LISTED RECORDS:
↓
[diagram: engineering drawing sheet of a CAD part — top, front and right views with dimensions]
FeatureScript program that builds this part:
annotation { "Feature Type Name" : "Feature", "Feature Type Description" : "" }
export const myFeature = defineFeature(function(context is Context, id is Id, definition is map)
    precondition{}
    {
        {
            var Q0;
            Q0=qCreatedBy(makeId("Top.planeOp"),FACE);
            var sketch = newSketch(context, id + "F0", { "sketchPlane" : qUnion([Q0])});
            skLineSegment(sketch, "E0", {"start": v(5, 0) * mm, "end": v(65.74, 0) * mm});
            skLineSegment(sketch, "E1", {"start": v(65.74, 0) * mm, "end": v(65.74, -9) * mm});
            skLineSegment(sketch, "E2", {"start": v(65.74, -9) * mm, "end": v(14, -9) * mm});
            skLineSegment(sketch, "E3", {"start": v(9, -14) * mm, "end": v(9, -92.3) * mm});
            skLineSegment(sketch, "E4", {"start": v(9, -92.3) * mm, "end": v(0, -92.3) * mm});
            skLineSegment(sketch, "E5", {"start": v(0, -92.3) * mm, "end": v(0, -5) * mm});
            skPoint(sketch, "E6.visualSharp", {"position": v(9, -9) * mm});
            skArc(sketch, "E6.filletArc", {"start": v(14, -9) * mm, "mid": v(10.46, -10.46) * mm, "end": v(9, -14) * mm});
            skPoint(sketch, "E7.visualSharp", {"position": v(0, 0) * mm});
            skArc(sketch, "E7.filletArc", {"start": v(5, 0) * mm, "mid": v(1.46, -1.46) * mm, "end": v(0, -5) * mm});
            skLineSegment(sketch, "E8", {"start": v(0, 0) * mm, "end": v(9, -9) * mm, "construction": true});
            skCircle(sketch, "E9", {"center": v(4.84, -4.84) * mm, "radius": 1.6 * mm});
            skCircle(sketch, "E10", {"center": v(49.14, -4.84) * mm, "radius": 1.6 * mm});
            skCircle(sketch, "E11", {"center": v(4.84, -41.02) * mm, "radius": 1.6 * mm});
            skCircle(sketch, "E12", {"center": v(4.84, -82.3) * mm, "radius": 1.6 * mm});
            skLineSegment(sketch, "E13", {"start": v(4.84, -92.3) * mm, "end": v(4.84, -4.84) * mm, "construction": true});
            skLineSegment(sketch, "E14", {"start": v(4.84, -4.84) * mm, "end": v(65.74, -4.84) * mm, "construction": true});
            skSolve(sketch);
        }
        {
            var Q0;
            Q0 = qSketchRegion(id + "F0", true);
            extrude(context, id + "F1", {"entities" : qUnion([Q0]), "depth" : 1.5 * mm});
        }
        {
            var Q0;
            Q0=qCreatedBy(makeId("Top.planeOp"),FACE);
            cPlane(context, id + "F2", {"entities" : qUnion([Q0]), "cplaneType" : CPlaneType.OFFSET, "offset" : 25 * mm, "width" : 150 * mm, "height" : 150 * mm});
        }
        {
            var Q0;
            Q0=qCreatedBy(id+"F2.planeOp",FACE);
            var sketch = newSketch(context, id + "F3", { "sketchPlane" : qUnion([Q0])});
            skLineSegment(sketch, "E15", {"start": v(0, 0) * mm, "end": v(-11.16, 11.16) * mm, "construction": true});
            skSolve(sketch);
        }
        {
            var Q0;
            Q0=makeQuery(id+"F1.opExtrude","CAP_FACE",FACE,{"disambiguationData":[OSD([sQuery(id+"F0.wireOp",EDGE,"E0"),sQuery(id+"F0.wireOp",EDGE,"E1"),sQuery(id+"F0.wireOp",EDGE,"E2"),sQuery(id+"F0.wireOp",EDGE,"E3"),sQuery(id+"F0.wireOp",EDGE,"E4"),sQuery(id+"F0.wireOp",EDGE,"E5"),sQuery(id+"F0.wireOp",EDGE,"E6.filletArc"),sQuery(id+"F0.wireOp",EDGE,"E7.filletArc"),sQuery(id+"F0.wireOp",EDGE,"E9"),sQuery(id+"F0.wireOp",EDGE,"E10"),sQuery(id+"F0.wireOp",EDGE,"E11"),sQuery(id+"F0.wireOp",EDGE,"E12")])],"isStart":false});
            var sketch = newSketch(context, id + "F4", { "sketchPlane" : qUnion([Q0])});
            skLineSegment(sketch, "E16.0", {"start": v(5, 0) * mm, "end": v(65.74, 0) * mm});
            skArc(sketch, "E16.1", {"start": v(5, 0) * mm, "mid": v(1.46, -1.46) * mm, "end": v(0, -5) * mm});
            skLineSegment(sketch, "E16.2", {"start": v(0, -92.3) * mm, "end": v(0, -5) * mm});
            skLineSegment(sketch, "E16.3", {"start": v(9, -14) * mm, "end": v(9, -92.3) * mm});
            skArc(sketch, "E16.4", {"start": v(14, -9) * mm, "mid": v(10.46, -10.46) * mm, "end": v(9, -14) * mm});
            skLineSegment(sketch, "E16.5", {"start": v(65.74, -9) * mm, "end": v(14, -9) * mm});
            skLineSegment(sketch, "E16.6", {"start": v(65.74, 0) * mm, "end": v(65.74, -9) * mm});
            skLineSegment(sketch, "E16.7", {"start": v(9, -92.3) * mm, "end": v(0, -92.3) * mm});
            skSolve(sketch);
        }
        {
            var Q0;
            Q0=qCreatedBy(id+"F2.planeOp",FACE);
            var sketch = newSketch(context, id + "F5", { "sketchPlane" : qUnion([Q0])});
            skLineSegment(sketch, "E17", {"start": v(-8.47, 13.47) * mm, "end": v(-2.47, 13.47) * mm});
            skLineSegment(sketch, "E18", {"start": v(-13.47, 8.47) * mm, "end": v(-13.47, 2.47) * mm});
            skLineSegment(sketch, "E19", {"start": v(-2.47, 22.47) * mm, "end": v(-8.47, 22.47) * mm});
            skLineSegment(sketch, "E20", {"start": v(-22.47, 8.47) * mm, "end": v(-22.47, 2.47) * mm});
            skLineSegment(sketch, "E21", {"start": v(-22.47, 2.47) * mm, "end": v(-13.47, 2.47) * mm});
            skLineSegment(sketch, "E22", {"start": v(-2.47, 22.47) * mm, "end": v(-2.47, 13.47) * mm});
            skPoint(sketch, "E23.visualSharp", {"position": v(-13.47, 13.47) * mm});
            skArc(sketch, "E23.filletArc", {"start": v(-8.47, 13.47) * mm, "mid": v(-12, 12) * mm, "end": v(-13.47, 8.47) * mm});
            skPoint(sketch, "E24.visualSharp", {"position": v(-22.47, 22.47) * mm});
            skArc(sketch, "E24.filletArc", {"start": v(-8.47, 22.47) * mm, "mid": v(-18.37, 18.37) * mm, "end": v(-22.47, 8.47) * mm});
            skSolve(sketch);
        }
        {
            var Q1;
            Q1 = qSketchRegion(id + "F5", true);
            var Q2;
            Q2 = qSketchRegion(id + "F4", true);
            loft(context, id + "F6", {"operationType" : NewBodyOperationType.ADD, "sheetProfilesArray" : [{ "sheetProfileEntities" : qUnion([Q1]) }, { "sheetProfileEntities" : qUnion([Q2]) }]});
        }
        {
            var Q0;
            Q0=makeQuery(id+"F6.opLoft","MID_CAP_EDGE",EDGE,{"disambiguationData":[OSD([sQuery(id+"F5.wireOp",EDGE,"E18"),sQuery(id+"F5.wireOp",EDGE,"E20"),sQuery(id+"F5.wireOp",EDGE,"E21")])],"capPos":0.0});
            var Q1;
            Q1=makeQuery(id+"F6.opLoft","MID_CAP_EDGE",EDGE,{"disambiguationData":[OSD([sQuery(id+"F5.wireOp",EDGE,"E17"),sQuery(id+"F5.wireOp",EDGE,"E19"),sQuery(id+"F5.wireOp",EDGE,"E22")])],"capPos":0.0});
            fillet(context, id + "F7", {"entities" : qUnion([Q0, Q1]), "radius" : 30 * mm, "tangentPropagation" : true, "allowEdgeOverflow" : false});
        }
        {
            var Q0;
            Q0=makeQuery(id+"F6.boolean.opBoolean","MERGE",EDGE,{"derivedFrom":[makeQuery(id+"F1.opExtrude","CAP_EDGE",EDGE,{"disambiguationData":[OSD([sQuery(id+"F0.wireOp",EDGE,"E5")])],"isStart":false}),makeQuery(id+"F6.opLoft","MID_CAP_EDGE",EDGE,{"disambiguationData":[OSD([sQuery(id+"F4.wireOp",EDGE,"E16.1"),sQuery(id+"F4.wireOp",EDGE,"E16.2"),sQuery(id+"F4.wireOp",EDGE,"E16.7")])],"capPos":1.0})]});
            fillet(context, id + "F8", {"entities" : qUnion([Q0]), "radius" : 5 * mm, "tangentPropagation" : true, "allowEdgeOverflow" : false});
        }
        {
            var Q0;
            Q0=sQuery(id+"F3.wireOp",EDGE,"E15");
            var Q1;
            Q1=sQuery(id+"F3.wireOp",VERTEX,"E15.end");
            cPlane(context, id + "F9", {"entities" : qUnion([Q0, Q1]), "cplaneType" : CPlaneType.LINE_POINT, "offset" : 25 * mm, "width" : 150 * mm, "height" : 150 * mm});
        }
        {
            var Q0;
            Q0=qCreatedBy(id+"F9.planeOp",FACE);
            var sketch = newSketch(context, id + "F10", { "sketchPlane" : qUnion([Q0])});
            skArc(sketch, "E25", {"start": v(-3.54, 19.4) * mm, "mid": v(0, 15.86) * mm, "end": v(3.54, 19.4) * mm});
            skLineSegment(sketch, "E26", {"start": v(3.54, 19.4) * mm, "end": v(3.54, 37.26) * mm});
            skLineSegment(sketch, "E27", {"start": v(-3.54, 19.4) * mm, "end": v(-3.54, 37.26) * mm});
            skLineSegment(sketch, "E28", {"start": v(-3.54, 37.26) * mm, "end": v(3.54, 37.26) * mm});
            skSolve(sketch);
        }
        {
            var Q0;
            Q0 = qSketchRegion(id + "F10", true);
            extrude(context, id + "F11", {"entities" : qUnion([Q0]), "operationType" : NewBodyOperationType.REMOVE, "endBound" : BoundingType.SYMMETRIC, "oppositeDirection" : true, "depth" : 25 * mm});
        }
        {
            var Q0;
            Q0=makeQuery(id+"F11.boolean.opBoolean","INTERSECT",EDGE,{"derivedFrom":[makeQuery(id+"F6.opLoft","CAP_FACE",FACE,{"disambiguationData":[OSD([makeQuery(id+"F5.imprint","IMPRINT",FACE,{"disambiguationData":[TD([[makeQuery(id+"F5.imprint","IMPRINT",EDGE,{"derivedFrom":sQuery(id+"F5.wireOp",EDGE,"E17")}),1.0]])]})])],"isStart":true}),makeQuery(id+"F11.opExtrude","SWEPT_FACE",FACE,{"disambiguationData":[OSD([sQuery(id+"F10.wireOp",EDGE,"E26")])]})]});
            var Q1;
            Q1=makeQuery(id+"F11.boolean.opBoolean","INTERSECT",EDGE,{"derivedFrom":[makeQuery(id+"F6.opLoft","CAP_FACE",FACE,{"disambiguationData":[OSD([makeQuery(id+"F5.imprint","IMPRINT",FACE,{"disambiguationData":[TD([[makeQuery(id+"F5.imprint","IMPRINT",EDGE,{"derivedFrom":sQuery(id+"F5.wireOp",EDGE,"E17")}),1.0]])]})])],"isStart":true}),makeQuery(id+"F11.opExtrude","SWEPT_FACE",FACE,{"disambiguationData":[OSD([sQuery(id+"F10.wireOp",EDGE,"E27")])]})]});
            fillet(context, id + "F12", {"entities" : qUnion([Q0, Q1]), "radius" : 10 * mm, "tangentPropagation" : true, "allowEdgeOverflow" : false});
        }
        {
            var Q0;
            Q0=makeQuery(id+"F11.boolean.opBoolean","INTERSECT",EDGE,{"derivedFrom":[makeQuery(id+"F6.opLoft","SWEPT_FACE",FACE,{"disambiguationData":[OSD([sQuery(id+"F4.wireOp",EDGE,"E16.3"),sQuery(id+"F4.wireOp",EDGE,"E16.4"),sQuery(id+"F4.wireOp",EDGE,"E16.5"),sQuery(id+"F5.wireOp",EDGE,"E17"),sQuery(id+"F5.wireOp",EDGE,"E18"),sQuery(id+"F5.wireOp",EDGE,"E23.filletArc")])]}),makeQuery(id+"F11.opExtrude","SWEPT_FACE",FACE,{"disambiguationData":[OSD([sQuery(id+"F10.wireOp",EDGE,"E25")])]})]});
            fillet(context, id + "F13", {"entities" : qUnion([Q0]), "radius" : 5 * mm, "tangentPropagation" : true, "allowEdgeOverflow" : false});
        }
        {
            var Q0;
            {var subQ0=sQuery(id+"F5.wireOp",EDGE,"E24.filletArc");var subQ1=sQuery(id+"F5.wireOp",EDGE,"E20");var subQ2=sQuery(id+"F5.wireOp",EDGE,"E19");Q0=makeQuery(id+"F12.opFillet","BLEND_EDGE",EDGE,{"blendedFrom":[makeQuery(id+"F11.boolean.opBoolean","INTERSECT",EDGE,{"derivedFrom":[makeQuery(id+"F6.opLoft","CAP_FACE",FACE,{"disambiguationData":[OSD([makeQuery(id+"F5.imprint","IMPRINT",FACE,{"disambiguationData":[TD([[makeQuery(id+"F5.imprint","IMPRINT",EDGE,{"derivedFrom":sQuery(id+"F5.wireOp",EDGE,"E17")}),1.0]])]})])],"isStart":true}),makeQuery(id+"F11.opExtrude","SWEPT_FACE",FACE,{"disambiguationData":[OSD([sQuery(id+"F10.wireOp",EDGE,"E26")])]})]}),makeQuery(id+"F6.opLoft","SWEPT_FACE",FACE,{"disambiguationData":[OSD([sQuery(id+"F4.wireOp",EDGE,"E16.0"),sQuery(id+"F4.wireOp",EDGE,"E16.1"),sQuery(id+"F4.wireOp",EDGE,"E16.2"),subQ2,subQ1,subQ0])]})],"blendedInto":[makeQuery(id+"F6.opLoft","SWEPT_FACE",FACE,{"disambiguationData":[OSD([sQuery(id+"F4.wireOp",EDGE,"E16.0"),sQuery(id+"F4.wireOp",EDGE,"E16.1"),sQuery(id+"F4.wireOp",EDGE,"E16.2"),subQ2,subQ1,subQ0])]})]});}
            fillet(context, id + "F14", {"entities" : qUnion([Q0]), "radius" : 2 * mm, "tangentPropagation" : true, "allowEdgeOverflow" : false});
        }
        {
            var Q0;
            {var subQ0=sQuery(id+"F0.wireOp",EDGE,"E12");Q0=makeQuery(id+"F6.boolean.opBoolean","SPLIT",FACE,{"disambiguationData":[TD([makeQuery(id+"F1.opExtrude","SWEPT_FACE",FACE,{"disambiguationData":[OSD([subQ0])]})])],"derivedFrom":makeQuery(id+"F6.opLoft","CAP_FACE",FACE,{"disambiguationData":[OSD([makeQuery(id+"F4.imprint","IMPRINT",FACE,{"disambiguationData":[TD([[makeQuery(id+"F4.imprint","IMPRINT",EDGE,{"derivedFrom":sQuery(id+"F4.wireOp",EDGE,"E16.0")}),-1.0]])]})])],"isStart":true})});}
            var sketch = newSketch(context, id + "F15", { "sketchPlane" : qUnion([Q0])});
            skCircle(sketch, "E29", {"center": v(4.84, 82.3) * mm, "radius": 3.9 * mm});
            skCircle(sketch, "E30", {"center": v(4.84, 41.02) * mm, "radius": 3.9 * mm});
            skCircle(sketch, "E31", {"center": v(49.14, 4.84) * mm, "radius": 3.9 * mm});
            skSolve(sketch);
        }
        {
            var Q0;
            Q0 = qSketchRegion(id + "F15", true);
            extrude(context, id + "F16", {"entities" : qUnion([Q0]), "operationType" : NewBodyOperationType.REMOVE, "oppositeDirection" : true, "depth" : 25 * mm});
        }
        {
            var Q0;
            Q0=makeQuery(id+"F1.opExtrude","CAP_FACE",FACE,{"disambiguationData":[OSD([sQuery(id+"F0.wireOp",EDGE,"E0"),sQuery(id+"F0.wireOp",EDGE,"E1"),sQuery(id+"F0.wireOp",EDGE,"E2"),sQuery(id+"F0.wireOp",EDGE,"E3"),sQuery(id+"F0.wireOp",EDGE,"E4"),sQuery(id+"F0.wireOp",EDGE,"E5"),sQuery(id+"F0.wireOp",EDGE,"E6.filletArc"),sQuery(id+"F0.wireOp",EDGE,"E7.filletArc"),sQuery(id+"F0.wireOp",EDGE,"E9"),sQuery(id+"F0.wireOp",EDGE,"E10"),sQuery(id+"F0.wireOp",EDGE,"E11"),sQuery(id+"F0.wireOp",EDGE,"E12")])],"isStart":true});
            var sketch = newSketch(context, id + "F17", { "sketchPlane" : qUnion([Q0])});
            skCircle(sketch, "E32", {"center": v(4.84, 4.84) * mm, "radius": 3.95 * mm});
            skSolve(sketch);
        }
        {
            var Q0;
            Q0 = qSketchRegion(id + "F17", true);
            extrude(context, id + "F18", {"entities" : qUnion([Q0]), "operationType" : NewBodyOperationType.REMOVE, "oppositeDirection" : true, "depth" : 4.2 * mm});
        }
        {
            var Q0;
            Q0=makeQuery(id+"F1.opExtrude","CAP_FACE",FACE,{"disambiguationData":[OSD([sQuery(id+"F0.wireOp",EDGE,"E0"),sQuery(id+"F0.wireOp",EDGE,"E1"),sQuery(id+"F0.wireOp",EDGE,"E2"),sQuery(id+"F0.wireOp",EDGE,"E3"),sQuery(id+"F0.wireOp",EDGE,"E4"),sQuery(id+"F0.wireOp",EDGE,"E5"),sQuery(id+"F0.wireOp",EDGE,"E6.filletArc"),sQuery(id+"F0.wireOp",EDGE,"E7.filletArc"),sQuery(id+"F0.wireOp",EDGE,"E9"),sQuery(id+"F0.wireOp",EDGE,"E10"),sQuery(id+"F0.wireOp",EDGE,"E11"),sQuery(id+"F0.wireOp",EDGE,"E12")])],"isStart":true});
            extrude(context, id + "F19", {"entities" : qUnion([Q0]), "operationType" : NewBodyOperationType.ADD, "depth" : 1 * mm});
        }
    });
↑
EXERCISE DETAILS:
Find each line in the material that contains the word "height", and copy those lines in full.

RESPONSE TO THE EXERCISE:
            cPlane(context, id + "F2", {"entities" : qUnion([Q0]), "cplaneType" : CPlaneType.OFFSET, "offset" : 25 * mm, "width" : 150 * mm, "height" : 150 * mm});
            cPlane(context, id + "F9", {"entities" : qUnion([Q0, Q1]), "cplaneType" : CPlaneType.LINE_POINT, "offset" : 25 * mm, "width" : 150 * mm, "height" : 150 * mm});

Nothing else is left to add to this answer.